Dobrze powiedziane, ale we wszystkim trzeba zachować umiar i zdrowy rozsądek. Te jak to bardzo fajnie nazwałeś dyskont-pączki zjedzone raz w tłusty czwartek nie wyrządzą nikomu takiej krzywdy jak nowotwór, cukrzyca itp., co najwyżej dowalą jednorazowo trochę więcej kalorii zwłaszcza zjedzone hurtowo, w liczbie przeliczanej na kartony i jak ktoś będzie miał niefart, to od takiej ilości albo ogólnie albo jakiegoś konkretnego składnika może rozboleć go brzuch... Ale z drugiej strony, czy one są smaczne? Jeśli komuś pasują, to OK, ja jadłem kilka razy poza tłustym czwartkiem takie z Biedronki i niezbyt mi smakowały (zbyt puszysty, zbyt lekki i zbyt słodki, ale w taki sztuczny sposób jakby cytrynowy...?), być może to kwestia gustu. Sam nie jestem smakoszem i lubię takie ciężkie pączki, najlepiej z ciemną wysmażoną skórką, pewnie też syfiaste i na starym oleju, ale no cóż, takie tylko były w moim dzieciństwie w latach 80-ych i na takich mi się mój "gust" wyrobił Co do samego tłustego czwartku, to jednak wolę kupić może nie w cukierni, gdzie w ten dzień też jest mega masówka i bardzo duża marża oraz słaba jakość, a w zwykłym sklepie spożywczym z blaszki kilka sztuk niż kilkanaście lub kilkadziesiąt z dyskontu za 30-50 groszy. Ale rozumiem tych, których przekonuje ilość (tak działa marketing tych sklepów), moi rodzice np. zawsze kupują najtańsze dyskont-pączki 2-3 kartony i później jedzą je przez następnych kilka dni, co dla mnie jest po pierwsze smutne, bo wiem, że ich stać na takie z cukierni, a nie pozwalają sobie na nieco więcej luksusu, a po drugie później jedzą na siłę stare pączki, żeby ich nie wyrzucić. Poza tym zwykle pączki jada się 1-3 razy do roku i zawsze myślę, że lepiej prywatnie przesunąć sobie tłusty czwartek kilka dni przed lub po tym z kalendarza i kupić kilka dobrych pączków z cukierni, które nie są aż taką masówką kosztem jakości jak te dzisiaj w nawet najlepszych cukierniach. I przyszedł mi właśnie do głowy pomysł, żeby za kilka tygodni kupić jakieś dobre pączki i odwiedzić rodziców, niech spróbują co to znaczy dobry pączek chyba, że te dyskont-pączki z dzisiaj im obrzydzą ten wyrób na najbliższy rok
To nie są paczki tylko sama chemia
Wszystko co nas otacza to sama chemia, ja nie wiem jak ty zyjesz w ogóle jeszcze? Podobno najbardziej szkodliwy jest monotlenek diwodoru
Dobrze ze niedodaja grafenu do tych tanich pączków xD (Edytowano)
nigdy nie wiadomo
Dziękuję nie biere 👎
Ale taki skład ma 3/4 paczkow dostępnych na rynku więc zadna nowość.
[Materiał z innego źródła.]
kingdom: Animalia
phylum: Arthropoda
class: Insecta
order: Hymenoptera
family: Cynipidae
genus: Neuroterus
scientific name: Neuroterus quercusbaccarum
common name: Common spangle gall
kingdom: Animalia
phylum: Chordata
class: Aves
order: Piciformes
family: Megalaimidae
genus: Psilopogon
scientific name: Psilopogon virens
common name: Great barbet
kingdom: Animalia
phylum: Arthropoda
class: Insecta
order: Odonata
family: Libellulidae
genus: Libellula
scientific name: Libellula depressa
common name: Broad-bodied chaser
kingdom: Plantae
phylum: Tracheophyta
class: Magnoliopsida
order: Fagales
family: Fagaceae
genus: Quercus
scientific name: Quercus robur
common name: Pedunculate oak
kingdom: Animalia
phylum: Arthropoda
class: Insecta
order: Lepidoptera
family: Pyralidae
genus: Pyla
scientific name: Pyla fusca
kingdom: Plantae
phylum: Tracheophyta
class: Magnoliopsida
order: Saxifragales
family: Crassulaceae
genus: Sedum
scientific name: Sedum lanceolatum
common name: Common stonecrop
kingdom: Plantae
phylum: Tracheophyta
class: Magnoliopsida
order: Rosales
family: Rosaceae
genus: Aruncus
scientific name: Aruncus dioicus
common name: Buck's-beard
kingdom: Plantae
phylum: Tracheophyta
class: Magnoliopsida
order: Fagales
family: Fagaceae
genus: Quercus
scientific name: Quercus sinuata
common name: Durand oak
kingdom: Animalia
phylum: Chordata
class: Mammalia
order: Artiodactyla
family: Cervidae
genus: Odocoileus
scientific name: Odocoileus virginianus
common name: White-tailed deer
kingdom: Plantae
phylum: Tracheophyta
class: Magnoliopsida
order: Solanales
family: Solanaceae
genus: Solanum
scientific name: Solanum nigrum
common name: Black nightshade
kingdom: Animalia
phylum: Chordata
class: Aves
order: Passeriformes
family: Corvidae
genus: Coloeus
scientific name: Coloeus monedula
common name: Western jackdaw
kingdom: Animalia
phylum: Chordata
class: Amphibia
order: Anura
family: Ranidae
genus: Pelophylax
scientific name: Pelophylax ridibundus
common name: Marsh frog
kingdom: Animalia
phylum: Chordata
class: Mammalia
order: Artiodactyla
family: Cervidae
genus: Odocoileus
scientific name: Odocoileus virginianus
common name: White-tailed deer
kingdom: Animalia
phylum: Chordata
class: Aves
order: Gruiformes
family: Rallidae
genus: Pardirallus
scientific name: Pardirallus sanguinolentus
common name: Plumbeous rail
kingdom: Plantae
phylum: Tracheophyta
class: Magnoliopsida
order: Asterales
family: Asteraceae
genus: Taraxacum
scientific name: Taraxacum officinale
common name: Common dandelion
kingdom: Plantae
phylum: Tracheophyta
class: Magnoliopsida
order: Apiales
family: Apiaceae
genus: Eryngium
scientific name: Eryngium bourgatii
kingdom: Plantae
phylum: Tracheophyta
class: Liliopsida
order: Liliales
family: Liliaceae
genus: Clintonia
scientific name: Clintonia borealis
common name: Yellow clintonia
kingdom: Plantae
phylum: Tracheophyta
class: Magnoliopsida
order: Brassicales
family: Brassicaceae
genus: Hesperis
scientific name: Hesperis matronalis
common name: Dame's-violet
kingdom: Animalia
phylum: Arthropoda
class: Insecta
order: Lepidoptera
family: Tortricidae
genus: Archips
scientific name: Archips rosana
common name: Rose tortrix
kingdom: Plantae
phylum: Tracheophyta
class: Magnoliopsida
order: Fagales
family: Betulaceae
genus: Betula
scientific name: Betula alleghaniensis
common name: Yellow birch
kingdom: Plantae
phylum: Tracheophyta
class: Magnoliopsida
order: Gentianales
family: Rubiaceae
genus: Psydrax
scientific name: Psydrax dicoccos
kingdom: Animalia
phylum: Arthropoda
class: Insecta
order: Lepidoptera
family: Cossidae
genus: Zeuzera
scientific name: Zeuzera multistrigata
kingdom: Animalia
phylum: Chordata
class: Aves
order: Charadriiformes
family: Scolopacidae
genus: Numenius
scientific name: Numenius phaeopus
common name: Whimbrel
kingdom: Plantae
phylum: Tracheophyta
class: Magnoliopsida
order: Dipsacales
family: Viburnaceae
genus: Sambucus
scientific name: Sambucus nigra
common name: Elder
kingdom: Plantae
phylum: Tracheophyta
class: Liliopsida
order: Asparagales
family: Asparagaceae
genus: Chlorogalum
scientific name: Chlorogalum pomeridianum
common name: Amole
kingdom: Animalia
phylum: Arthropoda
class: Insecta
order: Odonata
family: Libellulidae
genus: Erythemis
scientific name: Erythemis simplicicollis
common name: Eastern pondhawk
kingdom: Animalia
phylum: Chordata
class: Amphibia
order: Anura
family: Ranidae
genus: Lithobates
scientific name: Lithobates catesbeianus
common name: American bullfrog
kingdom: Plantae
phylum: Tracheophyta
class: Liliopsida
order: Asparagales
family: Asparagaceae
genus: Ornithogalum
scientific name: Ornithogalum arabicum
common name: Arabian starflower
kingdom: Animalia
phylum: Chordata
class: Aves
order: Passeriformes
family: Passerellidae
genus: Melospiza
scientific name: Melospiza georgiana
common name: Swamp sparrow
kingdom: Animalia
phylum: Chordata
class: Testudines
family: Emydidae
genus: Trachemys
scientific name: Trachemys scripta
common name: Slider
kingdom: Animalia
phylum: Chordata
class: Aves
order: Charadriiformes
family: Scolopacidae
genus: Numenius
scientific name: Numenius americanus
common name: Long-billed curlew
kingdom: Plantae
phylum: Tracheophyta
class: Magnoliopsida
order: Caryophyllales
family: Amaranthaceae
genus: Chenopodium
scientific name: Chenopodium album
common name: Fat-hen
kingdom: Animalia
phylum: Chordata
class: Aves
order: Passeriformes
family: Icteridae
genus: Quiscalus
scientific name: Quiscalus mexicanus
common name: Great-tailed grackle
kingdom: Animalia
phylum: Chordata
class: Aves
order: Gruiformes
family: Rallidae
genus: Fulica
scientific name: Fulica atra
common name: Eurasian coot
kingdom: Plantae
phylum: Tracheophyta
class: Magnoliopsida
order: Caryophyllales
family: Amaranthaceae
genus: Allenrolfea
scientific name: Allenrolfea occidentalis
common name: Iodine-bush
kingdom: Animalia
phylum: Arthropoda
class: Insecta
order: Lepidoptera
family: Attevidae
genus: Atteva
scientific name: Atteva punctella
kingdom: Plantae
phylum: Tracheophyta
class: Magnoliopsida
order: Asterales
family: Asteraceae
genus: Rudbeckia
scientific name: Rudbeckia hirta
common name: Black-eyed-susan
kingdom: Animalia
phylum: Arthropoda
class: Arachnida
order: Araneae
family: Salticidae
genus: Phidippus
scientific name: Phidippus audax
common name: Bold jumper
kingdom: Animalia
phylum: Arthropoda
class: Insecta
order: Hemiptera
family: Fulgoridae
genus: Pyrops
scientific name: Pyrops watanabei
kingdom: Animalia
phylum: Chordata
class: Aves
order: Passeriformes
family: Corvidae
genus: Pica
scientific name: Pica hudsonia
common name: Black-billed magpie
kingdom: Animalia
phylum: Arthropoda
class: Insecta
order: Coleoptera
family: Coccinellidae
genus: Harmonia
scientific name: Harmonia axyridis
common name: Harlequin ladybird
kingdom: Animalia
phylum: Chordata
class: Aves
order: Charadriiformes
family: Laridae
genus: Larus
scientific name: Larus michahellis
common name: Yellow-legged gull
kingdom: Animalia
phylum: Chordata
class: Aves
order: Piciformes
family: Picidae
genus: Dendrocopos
A dwa: ojciec jak pracował w cukierni to paczki robili już od poniedziałku żeby na czwartek wyrobić i oczywiście byky swieże (Edytowano)
HOLD
Ale się wam nudzi ludzie. Nie smakuje, nie kupuje. Ja nie lubię alkoholu, ale pod promkami go dotyczącymi nie płaczę jaki to alkohol zły... Poziom tych komentarzy już nawet śmieszny nie jest. A pączki dobre (w smaku przynajmniej) i raz w roku można sobie pozwolić.
Nie ufam niepijacym!
Ale syf, widzę że świadomość żywienia w narodzie dalej na dnie. A potem zachorowalność na raka najwyższa w Europie i wszyscy zdziwieni dlaczego.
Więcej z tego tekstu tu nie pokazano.